To answer such questions he set up the CNU. Feeding the 10 billion is going to take some serious food science and technology, involving everything from new ways of farming – moving it into cities, for example, with vertical farms in skyscrapers – to creating artificial protein-engineered meat and milk, to new strains of crops. All will need rational consumers who are willing to stomach it, rather than faddishly refusing it.
The CNU encourages interdisciplinary research in fields from artificial intelligence to augmented reality to genetic sequencing of the bacteria that live in our stomach and bowels – the “gut microbiome”. These are fields, Stellacci says, which are now looking promising for improving nutrition. How so? Future augmented-reality glasses could allow people to glance at a meal and get an instant readout of the firm’s true – science-based – “healthiness”. Such technology has already been tested on diabetes patients, with glucose content flashed before their eyes on a Google Glass headset. And machine-learning algorithms designed to predict crop health from multispectral satellite imagery could aid farming, too, by helping predict agricultural output.
Backing the “you are what you eat” notion strongly, says Stellacci, are the frequent research revelations on what the gut microbiome actually does. “There is a lot of research now showing that the bacteria that live in the gastrointestinal tract might be linked to conditions like depression, attention deficit and even Alzheimer’s.” He stresses that many studies are on animals and that human studies are needed – but his hunch is that food scientists will need a strong focus on the gut microbiome. “The European Commission should put a lot more money into this type of research, as it affects our future fundamentally,” he says.

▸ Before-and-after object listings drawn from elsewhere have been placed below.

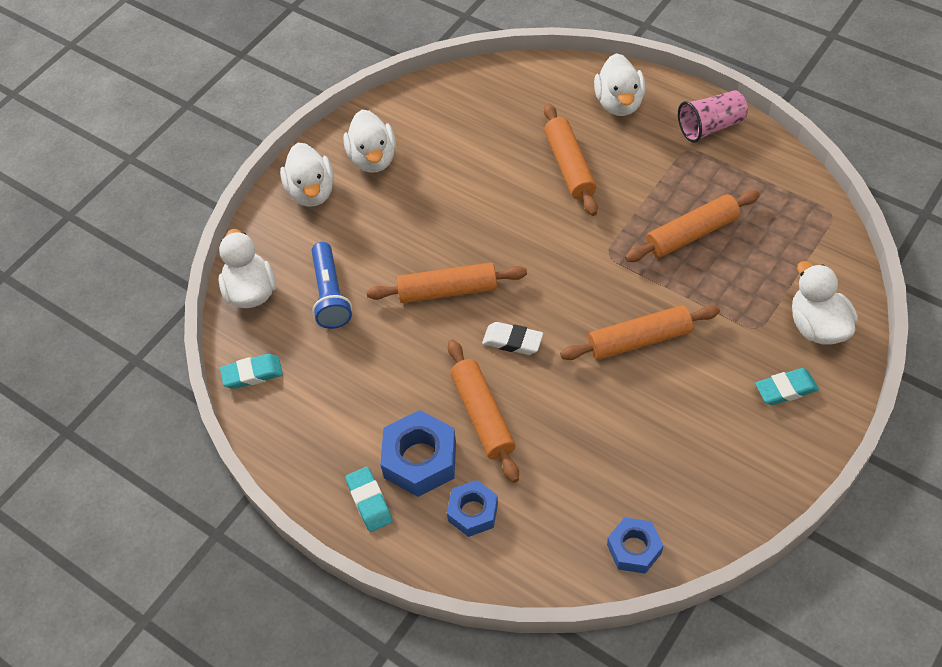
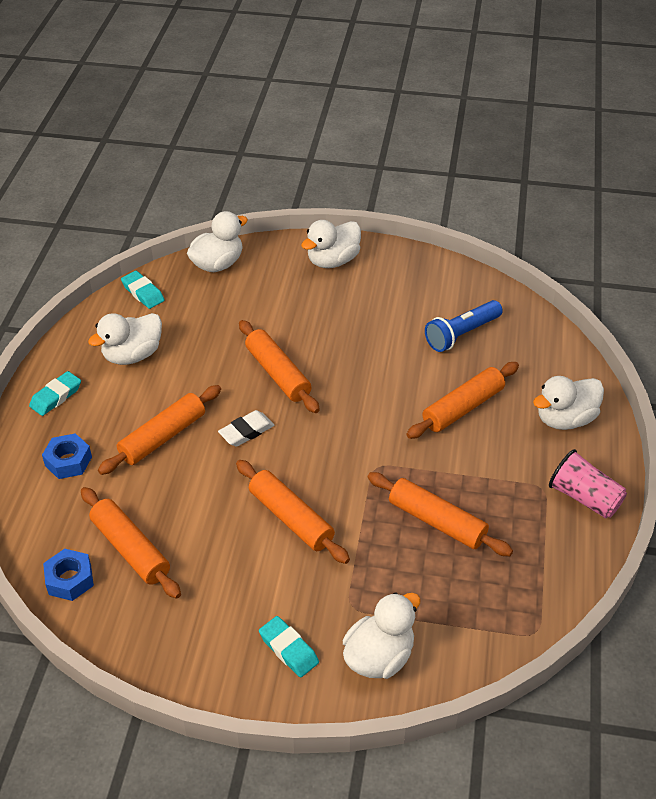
camera: 60 degrees right, 10 degrees down
(330, 295) = (237, 307): blue flashlight -> blue flashlight (461, 334)
(373, 159) = (389, 282): white duck -> white duck (132, 355)
(420, 460) = (105, 413): blue nut -> none
(512, 341) = (246, 431): white eraser -> white eraser turned 60 degrees clockwise
(618, 484) = (130, 549): none -> orange rolling pin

Another aspect of that future is climate change. New strains of crops able to cope with drier soil and warmer weather may be needed – but Stellacci sees no pressing need to use genetically modified strains that will raise concerns amongst the food fad fraternity. Instead of GMOs he suggests using genetically selected organisms (GSOs) chosen through conventional crossbreeding but with a computational twist. By using big data analyses of the world’s existing, highly biodiverse crop variety genomes, he thinks it will be possible to breed plants with just the right climatic tolerances.
The cattle industry’s high carbon, water, energy and land impact will also be challenged on sustainability by the development of plant-protein-based artificial meat: steaks and burgers fashioned from mass produced plant proteins. At the University of Wageningen in the Netherlands, for instance, Harry Wichers and his colleagues are in the midst of a fascinating three-year programme to develop meat substitutes based on chickpea protein. In the US similar attempts at meat-free burgers and non-cow “cow’s milk” are ongoing. They are going the right way, says Stellacci: “We need a lot more research on how to grow alternative proteins for growing populations.” But, he adds, it might also be worth reducing how often we eat “meat” – even if it is from animal-free artificial protein.

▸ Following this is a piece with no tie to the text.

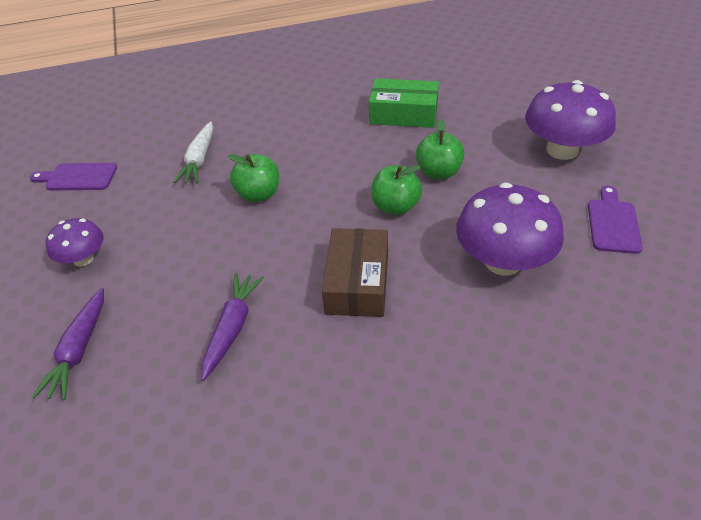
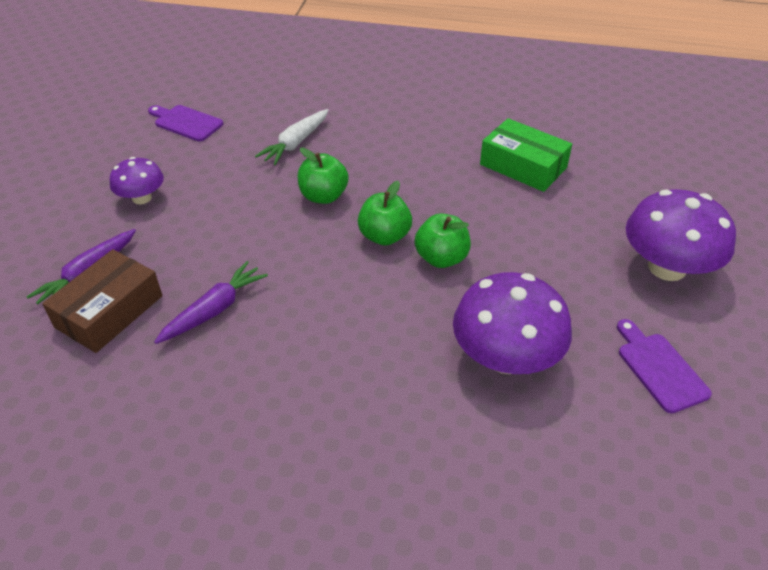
camera: 25 degrees right, 0 degrees up
(357, 283) = (350, 316): brown box -> brown box (109, 311)
(438, 172) = (511, 240): green apple -> green apple (384, 236)
(613, 223) = (659, 368): purple cutting board -> purple cutting board turned 60 degrees counterclockwise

“Some projections say that if we just eat vegetable-based foods we might be okay for feeding 10 billion people. But which vegetables? How many will go to make artificial meat protein? “I don’t think anybody has the answer and we need to get working on that,” Stellacci says. Whatever happens, there’s one concept all the machine learning analyses and artificial food in the world won’t change: “In the end nutrition is everything. From the time you’re a child it determines your development. And what you eat and how active you are will determine your quality of life.”